Rush toward green energy consigns Kenyans to continued energy poverty while limiting economic advancement.

President Joe Biden’s decree to end permitting for the construction of more liquified natural gas export facilities is clearly aimed at shoring up his support among the left as he heads into a difficult reelection campaign. The move makes Europe more vulnerable to Russia’s energy blackmail. But it also hurts developing nations such as Kenya.

Kenya, a vibrant East African nation stands at an economic crossroads—with questions on energy being the most urgent.

Kenya’s burgeoning population of 55 million people mirrors the combined populations of Texas, Arizona, New Mexico, Oklahoma, Arkansas, Louisiana, and Mississippi. The country’s landmass, at 224,960 square miles, is slightly smaller than Texas but larger than California, highlighting the vastness of the region that energy solutions are required to meet.

Access to energy is a big challenge in Kenya.

According to the Energy Information Administration (EIA), the energy landscape in Kenya is characterized by its reliance on renewable resources, mostly geothermal and hydropower, and to a lesser extent, wind, and solar energy. But that’s just electricity.

Some 70% of Kenya’s energy is from burning biomass; which is a fancy term for charcoal, firewood, cow dung and crop residue. In the rural areas, it’s as high as 90%—and it’s dirty and harmful to health.

A quick comparison between Kenya and the U.S. illuminates the challenge. On a per capita basis in 2021, America produced 165 times more energy than did Kenya while consuming 44 times more energy. Try to apply that to your own life—using almost 98% less energy in your daily routine: 98% less heating or air conditioning, 98% less personal transportation, 98% less internet use, and 98% less industrial output.

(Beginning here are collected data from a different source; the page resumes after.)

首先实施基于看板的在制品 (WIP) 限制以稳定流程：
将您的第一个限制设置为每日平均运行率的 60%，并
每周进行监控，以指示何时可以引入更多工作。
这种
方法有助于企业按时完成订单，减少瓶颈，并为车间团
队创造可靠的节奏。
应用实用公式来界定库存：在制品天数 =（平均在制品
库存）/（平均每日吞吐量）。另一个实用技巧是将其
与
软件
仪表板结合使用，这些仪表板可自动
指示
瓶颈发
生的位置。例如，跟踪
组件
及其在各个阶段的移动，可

The need for more energy in Kenya cannot be overstated. Access to reliable and affordable energy is a cornerstone of economic development, facilitating industries, improving education and healthcare services, and ultimately, enhancing the quality of life—even lifespans—the average American lifespan in 2020 was 77.3 years, vs. 61.7 in Kenya.

However, the current energy infrastructure in Kenya struggles to provide consistent power, with frequent outages impacting both urban and rural areas. Kenya generates 3300 MW of electricity with about 80% of the power consumed from clean energy sources. And that number is still rising. About 45% of Kenya’s power is from geothermal, 40% from hydro, 15% from fossil fuels and 5% from solar and wind. Kenya has the largest wind farm in Africa contributing 310 MW of electricity to the national grid on a windy day.

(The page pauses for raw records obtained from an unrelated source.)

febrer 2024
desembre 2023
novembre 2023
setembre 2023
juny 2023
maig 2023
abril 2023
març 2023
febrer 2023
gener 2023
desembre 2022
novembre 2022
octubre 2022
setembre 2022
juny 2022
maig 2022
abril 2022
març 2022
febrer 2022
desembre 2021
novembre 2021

But the government’s chase for solar and wind has seen electricity prices soar, with power more expensive than the average for the U.S. or China.

Grid reliability is a concern too, with many regions experiencing several hours of power outages daily, which significantly hampers productivity and economic growth.

Comparative Analysis with the United States

In stark contrast to Kenya, the United States boasts one of the highest rates of electricity consumption per capita in the world. This high level of energy consumption supports a wide array of economic activities—and a standard of living that is among the highest globally.

Kenya is one of the African countries with a bigger percentage of people connected to the national electric grid. Even with 83% of Kenya’s population having access to electricity, the nation’s electricity consumption is very low. Jusper’s family has six members and at the end of the month they use 12-16 kWh (kilowatt hours) for lighting, charging phones, powering a couple of laptops, a TV and a radio. Most families use 4 to 5 kWh a month in Jusper’s village. A typical American refrigerator uses 42 kWh per month and an average American household uses about 899 kWh over the same period.

The Green Energy Debate and Its Implications for Kenya

The push for green energy by Western elites raises critical questions about its applicability for developing countries like Kenya. The transition to renewable energy sources requires significant investment in technology, infrastructure, and capacity building. While developed countries may have the resources to invest in these areas, developing nations often find themselves at a disadvantage, lacking the capital, technology, and infrastructure to make a seamless transition. Moreover, they need affordable, reliable, and abundant energy now—not a few token green energy projects, designed more to assuage Western environmental consciousnesses than to address urgent requirements.

Kenyans have faced tough economic times since the IMF pressured money-hungry President Ruto to scrub off fuel subsidies, something that the former government was against. The IMF’s four reasons as to why the Kenyan government should end fuel subsidies ignore the fact that every other industry is run by the energy industry and therefore, higher energy prices means tougher economic times. The IMF knows that fuel subsidies promote the use of fossil fuels. High fuel prices means that poor people who use kerosene lamps for lighting will now be forced to stay in darkness. Forests will be cleared more because propane prices are also high and burning firewood is the best way to keep energy expenses low.

For Kenya, the rush towards green energy consigns its population to continued energy poverty while limiting economic advancement.